Kesembilan penyadapan itu meliputi tindak pidana korupsi, perampasan kemerdekaan atau penculikan, perdagangan orang, penyelundupan, pencucian atau pemalsuan uang, psikotropika atau narkotika, penambangan tanpa izin, penangkapan ikan tanpa izin, dan pembalakan liar.
Ketua Baleg DPR dari Fraksi Partai Gerindra, Supratman Andi Agtas, di Kompleks Parlemen, Jakarta, Senin (15/10/2018), mengatakan, aparat tak bisa sembarangan melakukan penyadapan karena penyadapan terkait hak asasi manusia.
Namun sekalipun di draf sudah disebutkan jenis-jenis tindak pidana di mana aparat bisa melakukan penyadapan, Supratman mengatakan, jenis-jenis tindak pidana itu masih bisa berubah. Begitu pula pembatasan penyadapan yang di draf RUU hanya bisa dilakukan pada tahap penyelidikan dan penyidikan.
Sebagai contoh, adanya masukan dari Kejaksaan Agung agar penyadapan juga bisa dilakukan untuk melacak dan memburu harta terpidana korupsi guna menutup kerugian negara karena korupsi.
“Kami masih tahap uji publik, meminta masukan dari semua pihak. Dari masukan-masukan itu nanti mungkin saja mengubah aturan yang sudah ada di dalam draf RUU,” ujarnya.
Anggota Baleg DPR dari Fraksi Partai Persatuan Pembangunan Arsul Sani juga melihat jenis tindak pidana yang bisa disadap, memungkinkan untuk diubah.
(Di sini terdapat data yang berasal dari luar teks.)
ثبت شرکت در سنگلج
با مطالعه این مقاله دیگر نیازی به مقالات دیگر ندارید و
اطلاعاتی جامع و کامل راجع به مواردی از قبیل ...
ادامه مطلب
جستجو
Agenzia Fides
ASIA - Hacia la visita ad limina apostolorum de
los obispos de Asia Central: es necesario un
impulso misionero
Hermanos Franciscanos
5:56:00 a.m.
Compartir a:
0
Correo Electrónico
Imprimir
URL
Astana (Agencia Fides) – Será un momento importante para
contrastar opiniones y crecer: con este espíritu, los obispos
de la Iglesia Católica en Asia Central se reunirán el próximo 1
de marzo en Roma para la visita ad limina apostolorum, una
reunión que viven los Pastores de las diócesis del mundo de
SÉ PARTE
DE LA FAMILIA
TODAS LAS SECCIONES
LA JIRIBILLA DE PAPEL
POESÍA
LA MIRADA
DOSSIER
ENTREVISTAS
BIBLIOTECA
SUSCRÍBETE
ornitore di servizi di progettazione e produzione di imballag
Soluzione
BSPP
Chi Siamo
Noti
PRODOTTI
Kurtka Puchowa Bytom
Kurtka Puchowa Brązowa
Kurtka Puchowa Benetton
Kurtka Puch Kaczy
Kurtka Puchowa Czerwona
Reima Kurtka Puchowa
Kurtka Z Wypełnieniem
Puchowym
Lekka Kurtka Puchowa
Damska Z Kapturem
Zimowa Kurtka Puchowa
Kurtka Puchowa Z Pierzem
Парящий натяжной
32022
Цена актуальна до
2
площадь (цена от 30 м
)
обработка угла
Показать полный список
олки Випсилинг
Menurutnya, bisa saja untuk sejumlah jenis tindak pidana seperti korupsi, memang disebutkan di draf RUU. Namun mengingat jenis kejahatan yang terus berkembang, bisa pula disebutkan norma yang memungkinkan penyadapan terhadap kejahatan tertentu, tanpa menyebutkan jenis kejahatannya.
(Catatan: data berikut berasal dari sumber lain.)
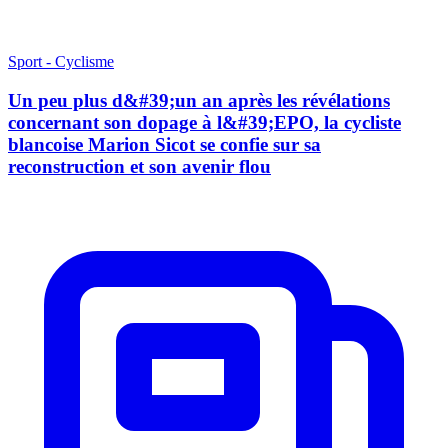
Sport - Cyclisme
Un peu plus d&#39;un an après les révélations
concernant son dopage à l&#39;EPO, la cycliste
blancoise Marion Sicot se confie sur sa
reconstruction et son avenir flou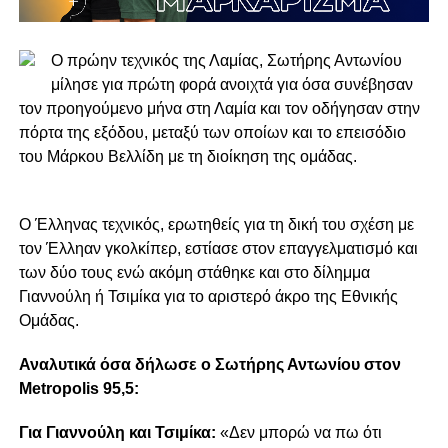
Ο πρώην τεχνικός της Λαμίας, Σωτήρης Αντωνίου
μίλησε για πρώτη φορά ανοιχτά για όσα συνέβησαν
τον προηγούμενο μήνα στη Λαμία και τον οδήγησαν στην
πόρτα της εξόδου, μεταξύ των οποίων και το επεισόδιο
του Μάρκου Βελλίδη με τη διοίκηση της ομάδας.
Ο Έλληνας τεχνικός, ερωτηθείς για τη δική του σχέση με
τον Έλληαν γκολκίπερ, εστίασε στον επαγγελματισμό και
των δύο τους ενώ ακόμη στάθηκε και στο δίλημμα
Γιαννούλη ή Τσιμίκα για το αριστερό άκρο της Εθνικής
Ομάδας.
Αναλυτικά όσα δήλωσε ο Σωτήρης Αντωνίου στον
Metropolis 95,5:
Για Γιαννούλη και Τσιμίκα:
«Δεν μπορώ να πω ότι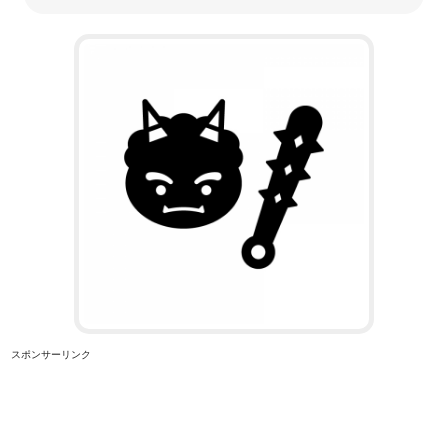
スポンサーリンク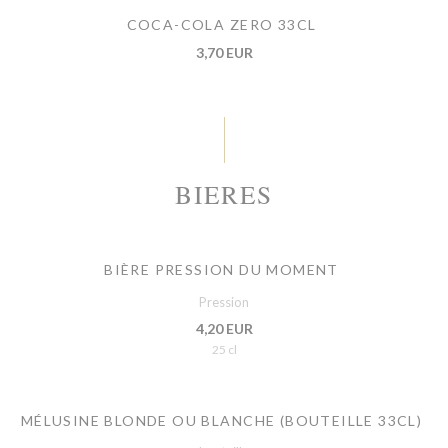
COCA-COLA ZERO 33CL
3,70 EUR
BIERES
BIÈRE PRESSION DU MOMENT
Pression
4,20 EUR
25 cl
MÉLUSINE BLONDE OU BLANCHE (BOUTEILLE 33CL)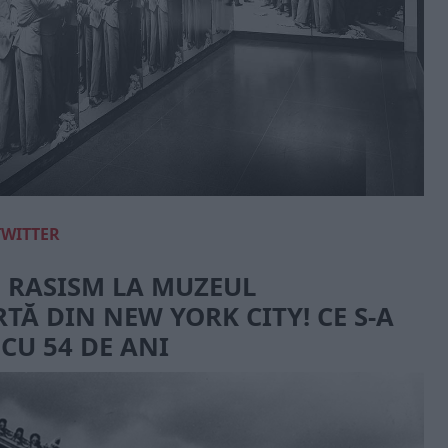
TWITTER
E RASISM LA MUZEUL
TĂ DIN NEW YORK CITY! CE S-A
CU 54 DE ANI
“Jadi misalnya, untuk tindak pidana yang ancaman hukumannya sekian tahun, merugikan negara sekian rupiah atau mengancam keamanan negara, penyadapan bisa dilakukan. Dengan demikian, ada fleksibilitas mengingat jenis kejahatan yang terus berkembang,” katanya.
Pengajar hukum pidana dari Universitas Parahyangan Agustinus Pohan mengatakan, pembatasan sembilan jenis tindak pidana di draf RUU Penyadapan masih perlu dibahas lagi secara terbuka dengan meminta masukan dari berbagai pihak. Sebab, di satu sisi, pembatasan diperlukan agar penyadapan tidak terlalu bebas. Namun, di sisi lain, pembatasan juga tidak bisa terlalu ketat karena kejahan terus berkembang.
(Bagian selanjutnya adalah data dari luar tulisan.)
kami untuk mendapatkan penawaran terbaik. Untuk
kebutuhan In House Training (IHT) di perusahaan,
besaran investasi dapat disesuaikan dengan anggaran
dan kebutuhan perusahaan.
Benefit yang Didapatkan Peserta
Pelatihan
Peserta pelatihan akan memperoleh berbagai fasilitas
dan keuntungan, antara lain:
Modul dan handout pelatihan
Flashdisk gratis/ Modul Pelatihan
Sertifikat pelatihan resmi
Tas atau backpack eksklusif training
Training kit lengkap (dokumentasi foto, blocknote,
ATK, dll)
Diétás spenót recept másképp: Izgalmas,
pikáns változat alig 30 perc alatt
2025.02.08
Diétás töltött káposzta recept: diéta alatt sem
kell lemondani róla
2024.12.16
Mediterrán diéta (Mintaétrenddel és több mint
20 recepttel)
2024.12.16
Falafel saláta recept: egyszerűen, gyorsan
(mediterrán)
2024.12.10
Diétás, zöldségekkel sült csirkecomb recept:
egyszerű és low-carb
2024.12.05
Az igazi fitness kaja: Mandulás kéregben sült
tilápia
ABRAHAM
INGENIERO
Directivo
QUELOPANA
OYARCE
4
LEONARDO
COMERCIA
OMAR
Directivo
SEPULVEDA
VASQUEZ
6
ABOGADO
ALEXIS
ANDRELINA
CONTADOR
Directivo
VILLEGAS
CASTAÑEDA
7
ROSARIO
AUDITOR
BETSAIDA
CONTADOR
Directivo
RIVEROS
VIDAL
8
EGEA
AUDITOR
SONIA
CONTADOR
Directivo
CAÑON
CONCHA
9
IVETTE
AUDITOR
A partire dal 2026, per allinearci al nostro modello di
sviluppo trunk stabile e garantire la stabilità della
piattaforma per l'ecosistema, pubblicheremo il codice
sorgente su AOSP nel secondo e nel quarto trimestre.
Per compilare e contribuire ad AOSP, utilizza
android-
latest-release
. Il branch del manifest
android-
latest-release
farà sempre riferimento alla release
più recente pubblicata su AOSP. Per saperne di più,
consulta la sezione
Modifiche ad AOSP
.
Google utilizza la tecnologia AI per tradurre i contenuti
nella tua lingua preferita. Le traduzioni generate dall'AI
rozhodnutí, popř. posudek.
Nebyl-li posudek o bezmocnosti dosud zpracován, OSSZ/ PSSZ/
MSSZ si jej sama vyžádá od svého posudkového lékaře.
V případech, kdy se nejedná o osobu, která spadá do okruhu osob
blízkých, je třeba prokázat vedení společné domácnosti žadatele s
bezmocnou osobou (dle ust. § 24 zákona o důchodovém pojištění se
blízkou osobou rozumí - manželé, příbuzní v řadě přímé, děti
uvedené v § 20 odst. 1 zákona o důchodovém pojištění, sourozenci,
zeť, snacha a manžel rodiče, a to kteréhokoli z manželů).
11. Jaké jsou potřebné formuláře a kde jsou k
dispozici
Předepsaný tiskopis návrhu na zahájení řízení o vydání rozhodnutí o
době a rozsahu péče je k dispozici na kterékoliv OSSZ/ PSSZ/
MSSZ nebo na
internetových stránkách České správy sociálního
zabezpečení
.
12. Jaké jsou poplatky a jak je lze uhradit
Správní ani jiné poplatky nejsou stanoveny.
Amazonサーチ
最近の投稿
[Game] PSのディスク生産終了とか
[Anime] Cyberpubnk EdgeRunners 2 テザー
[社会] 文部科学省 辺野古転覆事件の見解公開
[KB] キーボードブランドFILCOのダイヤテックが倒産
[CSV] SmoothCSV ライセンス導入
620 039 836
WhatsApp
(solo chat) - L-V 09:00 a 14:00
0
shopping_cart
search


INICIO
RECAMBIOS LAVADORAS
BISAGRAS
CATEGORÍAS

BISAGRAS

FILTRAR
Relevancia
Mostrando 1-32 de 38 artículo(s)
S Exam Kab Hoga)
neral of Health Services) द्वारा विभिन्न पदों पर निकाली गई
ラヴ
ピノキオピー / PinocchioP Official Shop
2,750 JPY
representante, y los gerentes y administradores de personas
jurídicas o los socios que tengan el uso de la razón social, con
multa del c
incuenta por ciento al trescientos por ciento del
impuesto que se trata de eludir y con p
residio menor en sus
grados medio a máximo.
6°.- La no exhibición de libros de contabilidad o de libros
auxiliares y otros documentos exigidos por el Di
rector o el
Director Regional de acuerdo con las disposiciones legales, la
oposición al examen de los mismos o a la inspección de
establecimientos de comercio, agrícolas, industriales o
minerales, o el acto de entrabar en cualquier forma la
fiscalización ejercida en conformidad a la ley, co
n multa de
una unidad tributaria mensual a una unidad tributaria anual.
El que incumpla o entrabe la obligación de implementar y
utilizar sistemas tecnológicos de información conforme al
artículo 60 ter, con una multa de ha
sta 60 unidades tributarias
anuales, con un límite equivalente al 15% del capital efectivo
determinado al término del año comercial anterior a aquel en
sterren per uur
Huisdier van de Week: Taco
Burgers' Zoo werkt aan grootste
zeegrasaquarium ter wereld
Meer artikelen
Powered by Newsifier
Selain itu, dari sembilan jenis tindak pidana yang masuk dalam Pasal 7 RUU Penyadapan, Agustinus beranggapan, masih ada beberapa jenis tindak pidana yang belum terdaftar, padahal juga penting, seperti kejahatan terorganisir (organized crime). “Padahal, itu suatu kejahatan yang serius dan penting, dan mencakup berbagai jenis tindak pidana, bisa di bidang perjudian, perdagangan manusia, dan lain-lain,” katanya.